I think we should stop paying our school loans. I think we should stop paying our tuition. And when this whole lockdown thing is over, we should start burning stuff in the streets.

*This post has been inspired by a current, last ditch attempt to apply for grad school this fall (because um, I don’t have any other plans for this fall or ever?) Maybe I will take the GRE. Maybe I will even pay tuition–I’m trying to find the cheapest cheapest–but still I’d be a hypocrite.
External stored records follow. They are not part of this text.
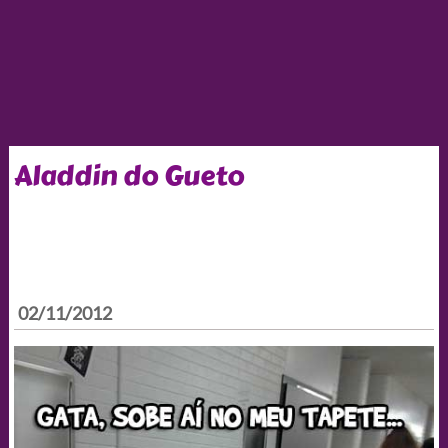
Aladdin do Gueto
02/11/2012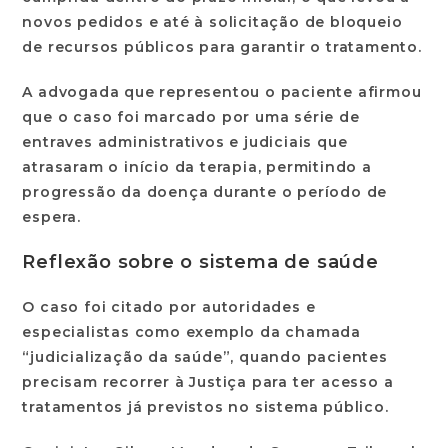
novos pedidos e até à solicitação de bloqueio
de recursos públicos para garantir o tratamento.
A advogada que representou o paciente afirmou
que o caso foi marcado por uma série de
entraves administrativos e judiciais que
atrasaram o início da terapia, permitindo a
progressão da doença durante o período de
espera.
Reflexão sobre o sistema de saúde
O caso foi citado por autoridades e
especialistas como exemplo da chamada
“judicialização da saúde”, quando pacientes
precisam recorrer à Justiça para ter acesso a
tratamentos já previstos no sistema público.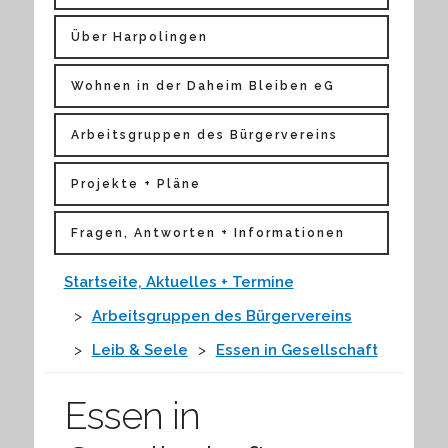
Über Harpolingen
Wohnen in der Daheim Bleiben eG
Arbeitsgruppen des Bürgervereins
Projekte + Pläne
Fragen, Antworten + Informationen
Startseite, Aktuelles + Termine
Arbeitsgruppen des Bürgervereins
Leib & Seele
Essen in Gesellschaft
Essen in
If I do go through with it I promise that no one will ever stop hearing about how I think it’s a CRAP DEAL. You know where to find me when you’re ready to start burning stuff in the streets.

7 Comments

  1. Everyone I know who got an M.F.A. in fiction writing or poetry would do it over again, in a minute, and not one of us has earned our full-time income from writing. All of us, in our 50s and 60s now, still write, still love it, and would not trade writing for anything. And I mean anything. If you want to get an M.F.A. in writing, there are, or at least there used to be, universities that don’t require the GRE. And you don’t have to go to a “name” university for this to work. I went to Wichita State University for my M.F.A., about as mid-tier as you can get, and we had visiting writers teach full workshops, and do month-long teaching residencies, all the time. If you apply to several universities, you are likely to be offered a position as a graduate teaching assistant, which requires zero experience. It’s been a long time since I did this, so I don’t know how much it pays, maybe $10,000 or $12,000 to teach two or three courses each semester. The better news is that all tuition is waived if you are a graduate teaching assistant, in-state and out-of-state. The greatest thing about getting an M.F.A. is the uninterrupted time you spend with people who are exactly like you are. Best thing I ever did. The very best. I know your Mom, who is good friends with my sister, Lynn, in Kansas City. I’ve read some of your stuff, and I think you’re a good writer.

    1. Hi Philip! Thanks for this insight. I really like the idea of being a graduate teaching assistant. Maybe I will try this route depending on what happens in the next few months. I might follow up with some questions then. And yes! Your book Love in an Iron Bowl has been recommended to me.

  2. i woke up thinking, i hope anne writes another blog post soon. and then you did. i love this, also i haven’t paid my student loans in like 3 years. i’ve been retaliating and also not making enough money to qualify paying them. nobody has tried to arrest me yet.

  3. Anne, your mother is a friend of mine from book club. Please, follow your desire to teach. I am retiring from teaching after 37 (gasp) years this spring. I teach special education children. My students sat next to you in elementary school, but left for help in reading, math, or emotional/behavior support. It is not an easy profession or a high paying profession, but it is something you will always know you are helping the children that deserve all of your passion and care. Some of those children will only feel safe in your class room, they will only learn to read with your care and patience. You may be the best part of their day. You may find that you will help foster the love of the written word in other young minds. You are a gifted writer. You feel a yearning to educate others. Listen to Philip Deal, you can follow this dream without going to a BIG name school. There are a lot of scholarships available. I sit on a board that gives scholarships to educators that will teach humanities in rural settings. I look forward to reading your thoughts!

    1. Hi Nancy! Thanks so much for reading my blog and sharing your thoughts. It is very reassuring to get some positive encouragement in this field. I am working on a grad school application that is due this Friday. And–thank you for all your years of teaching! So cool!